Robert Prince Madison (born July 28, 1923) is an American architect.

==Early life and education==
Madison was born in Cleveland, Ohio in 1923 to Robert James Madison (1899–1951) and Nettie Brown Madison (1900–1974). His father trained as an engineer but was unable to find employment in that profession. He had three younger brothers, two of whom, Julian and Bernard, also joined the family architecture firm.

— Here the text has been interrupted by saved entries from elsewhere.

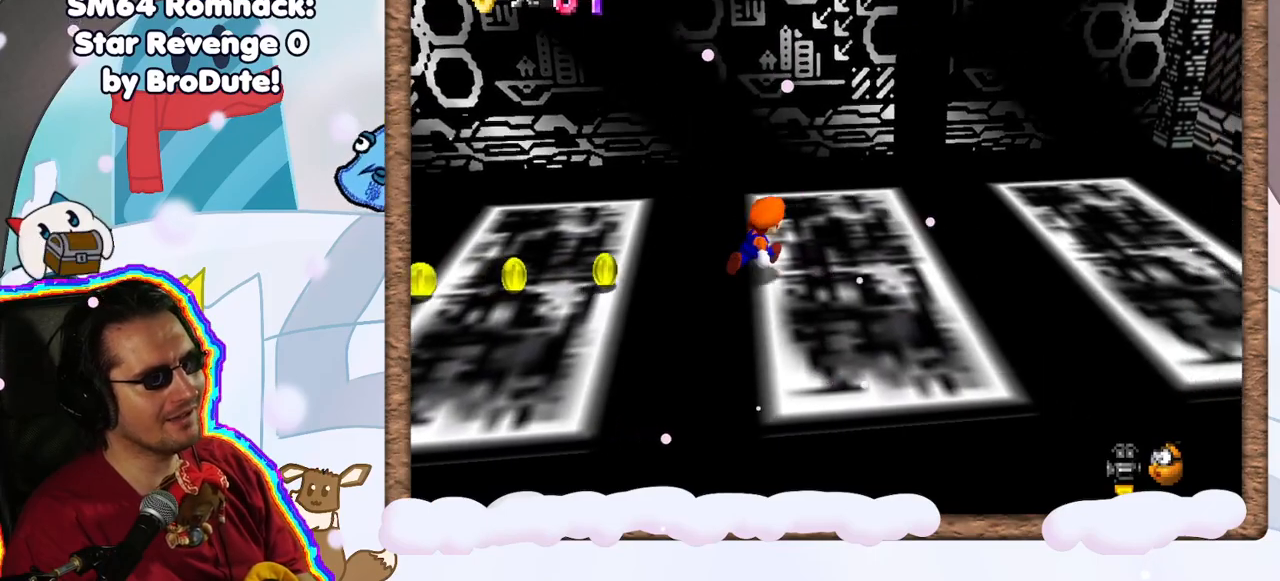
{"dt_ms": 500, "buttons": ["A"], "left_stick": "right", "events": [[100, "left_stick", "right"], [300, "A", "down"]]}
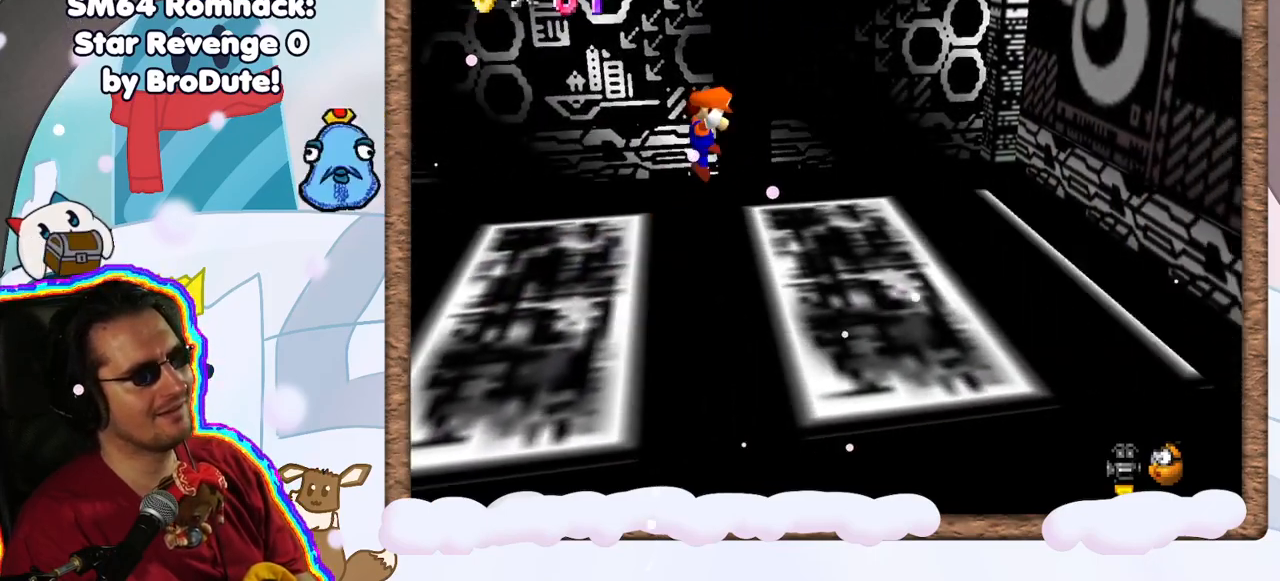
{"dt_ms": 500, "buttons": ["A"], "left_stick": "left", "events": [[150, "A", "up"], [250, "A", "down"], [300, "left_stick", "left"]]}
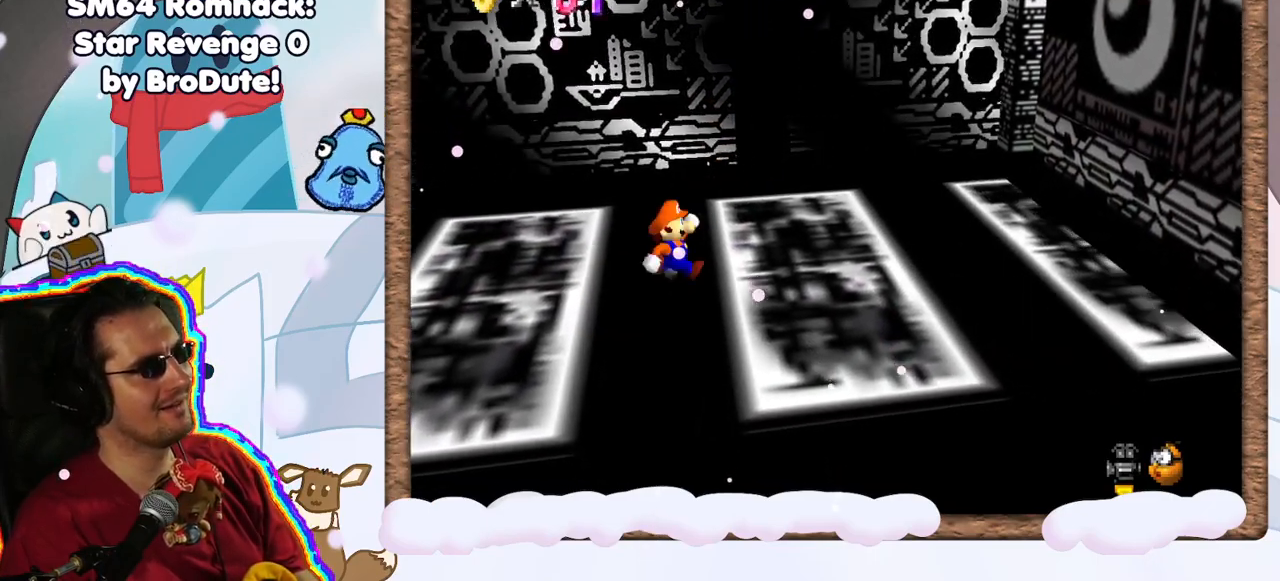
{"dt_ms": 500, "buttons": [], "left_stick": "left", "events": [[83, "A", "up"]]}
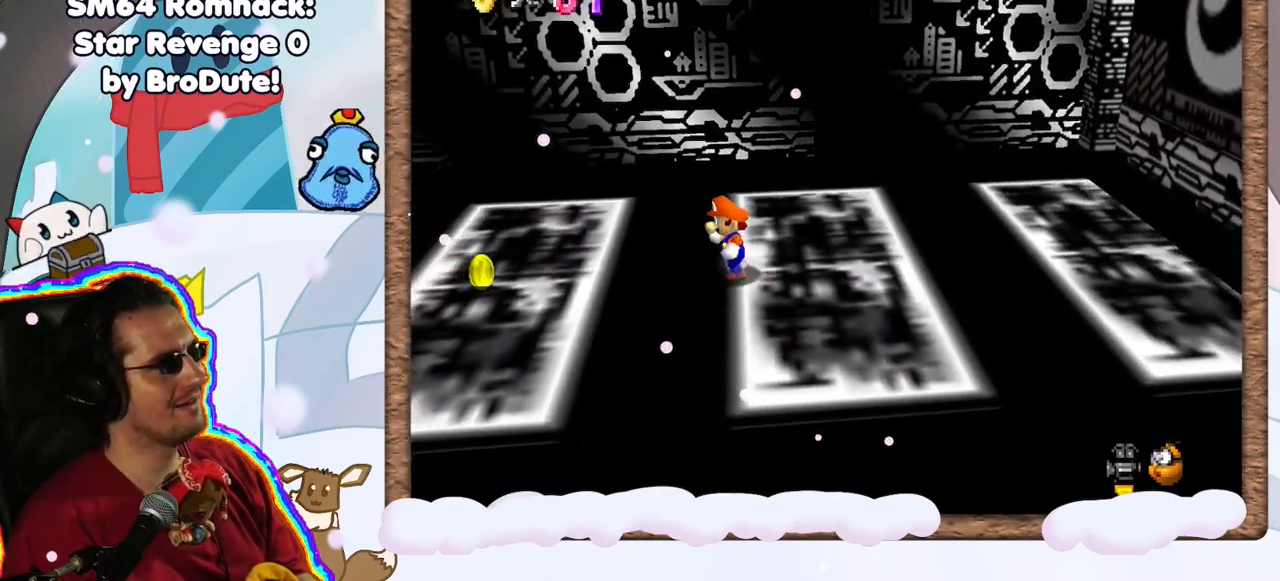
{"dt_ms": 500, "buttons": [], "left_stick": "right", "events": [[417, "left_stick", "right"]]}
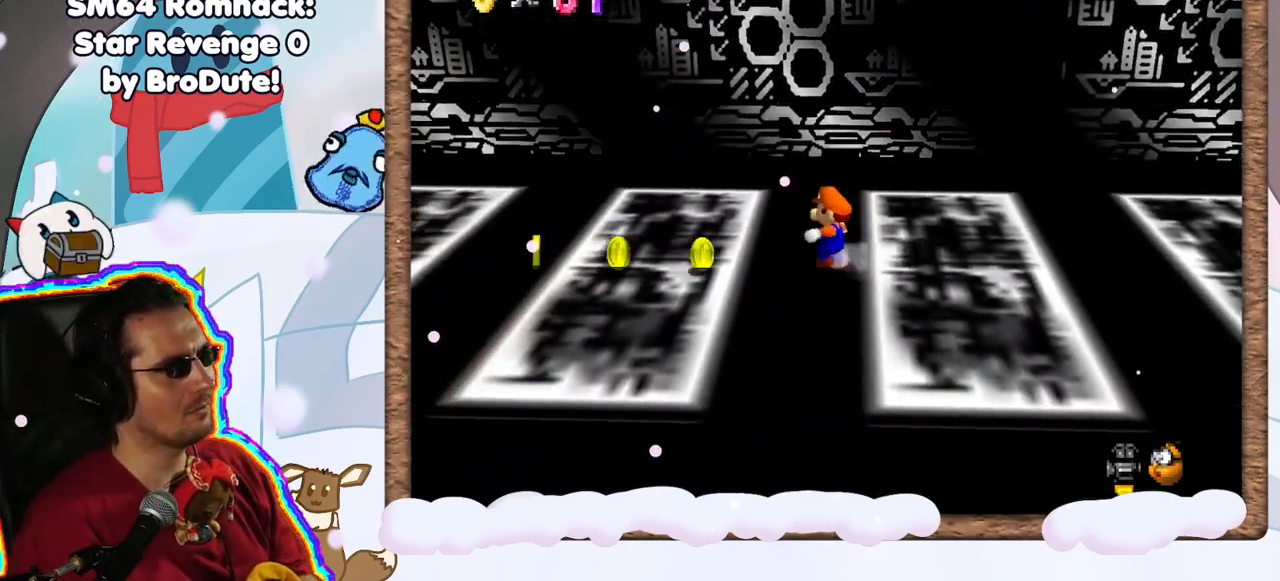
{"dt_ms": 500, "buttons": ["A"], "left_stick": "right", "events": [[117, "A", "down"]]}
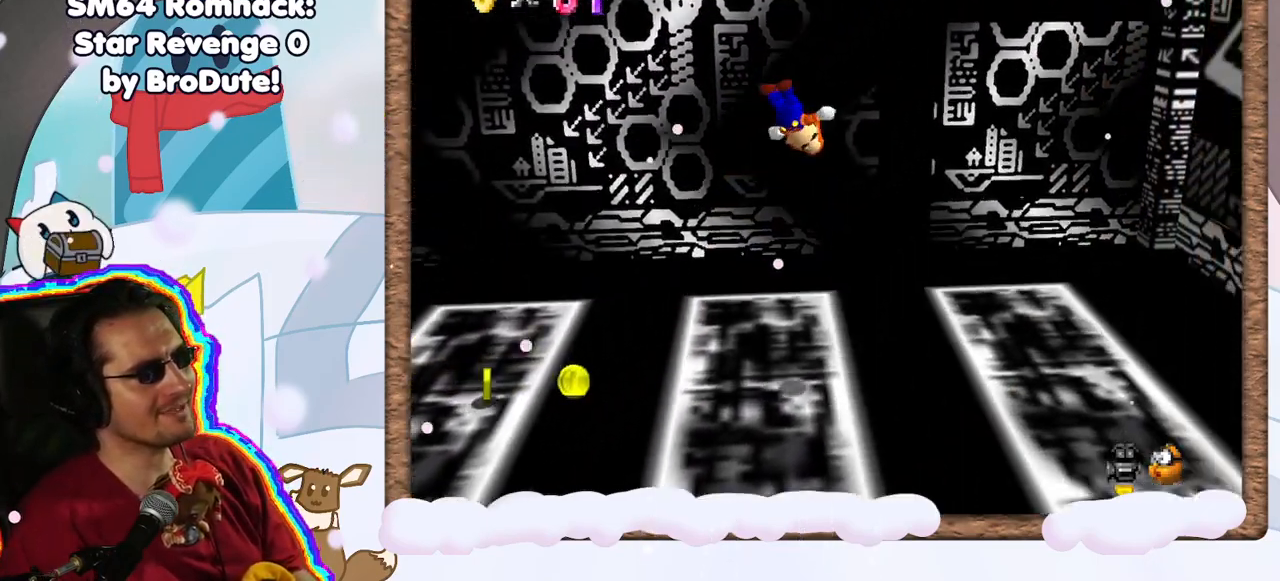
{"dt_ms": 500, "buttons": ["A"], "left_stick": "left", "events": [[83, "A", "up"], [300, "A", "down"], [317, "left_stick", "left"]]}
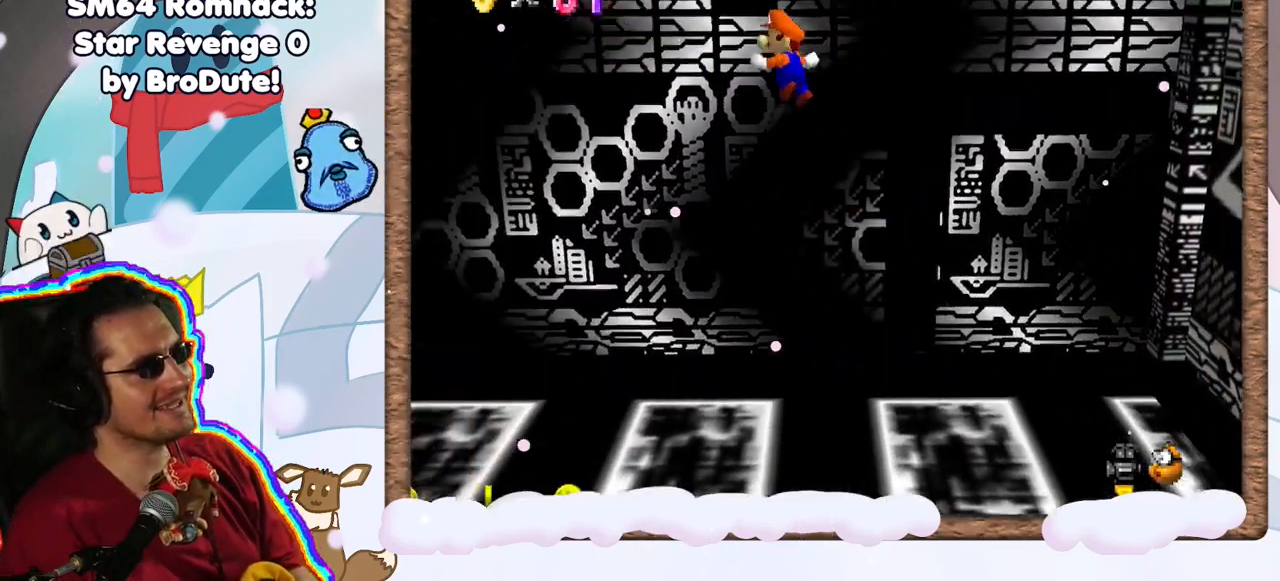
{"dt_ms": 500, "buttons": ["A"], "left_stick": "right", "events": [[217, "A", "up"], [283, "A", "down"], [367, "left_stick", "center"], [417, "left_stick", "right"]]}
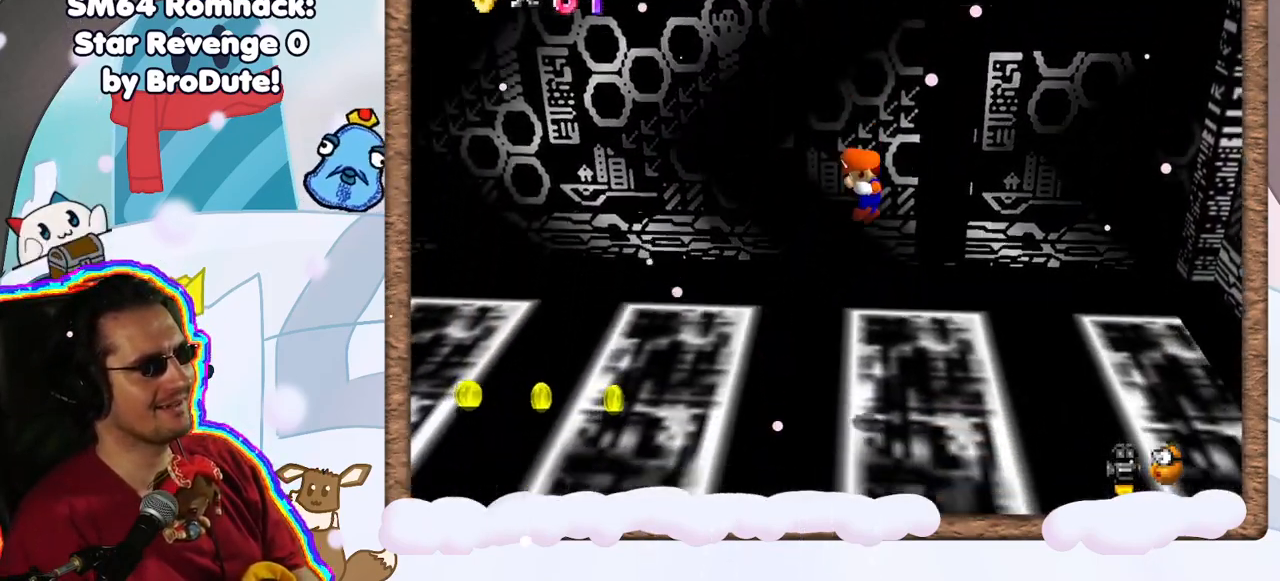
{"dt_ms": 500, "buttons": [], "left_stick": "left", "events": [[67, "left_stick", "center"], [117, "A", "up"], [267, "left_stick", "left"]]}
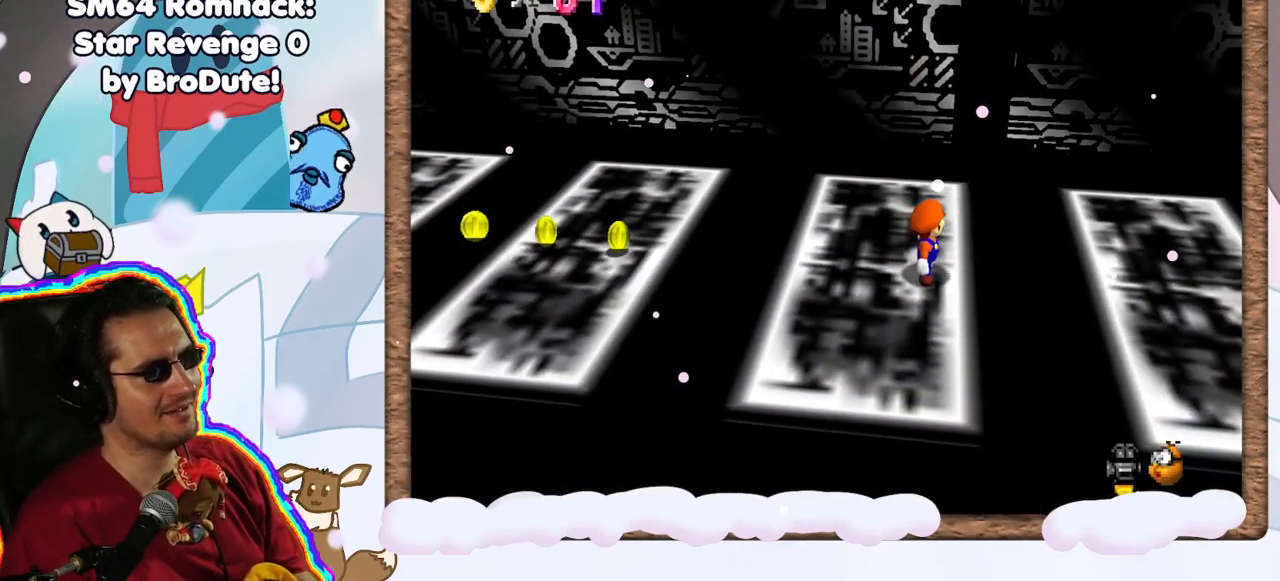
{"dt_ms": 500, "buttons": [], "left_stick": "left", "events": []}
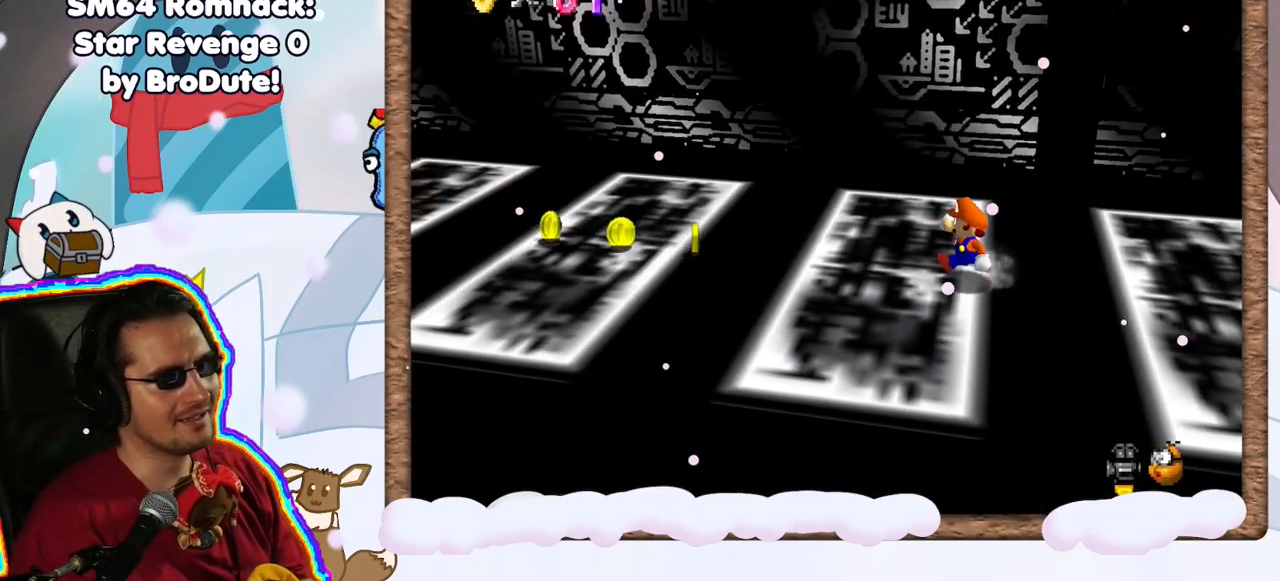
{"dt_ms": 500, "buttons": [], "left_stick": "right", "events": [[317, "left_stick", "down-right"], [367, "left_stick", "right"]]}
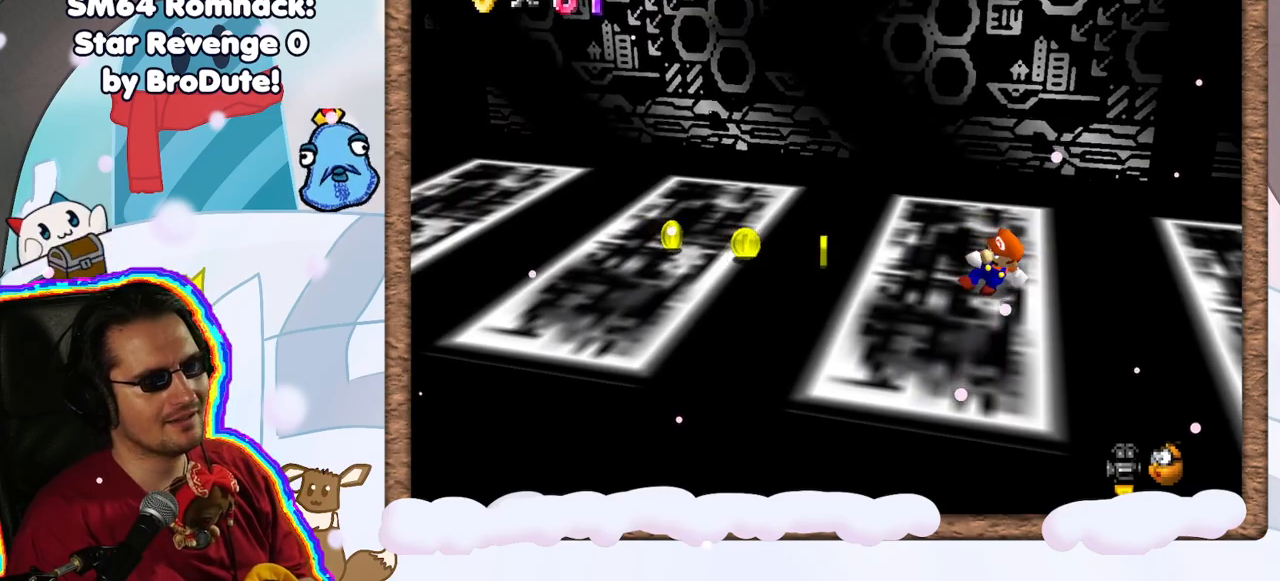
{"dt_ms": 500, "buttons": ["A"], "left_stick": "right", "events": [[267, "A", "down"]]}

He attended East Technical High School in Cleveland, graduating with honors in mathematics and science. In 1940, he entered the School of Architecture at Howard University, but interrupted his studies to serve as a second lieutenant in the U.S. Army during World War II. He was a member of the U.S. Army's African-American 92nd Infantry Division and served in Italy, receiving three combat ribbons and the Purple Heart. In 1946, he resumed his architecture studies at Case Western University, despite experiencing racial discrimination from the dean of architecture, graduating with a bachelor's degree in architecture in 1948. He was the first African-American to graduate from Case Western's School of Architecture, as well as the first to gain a degree in architecture in Ohio. He entered Harvard University's Graduate School of Design in 1951, studying under Walter Gropius, and received his master's degree in architecture in 1952.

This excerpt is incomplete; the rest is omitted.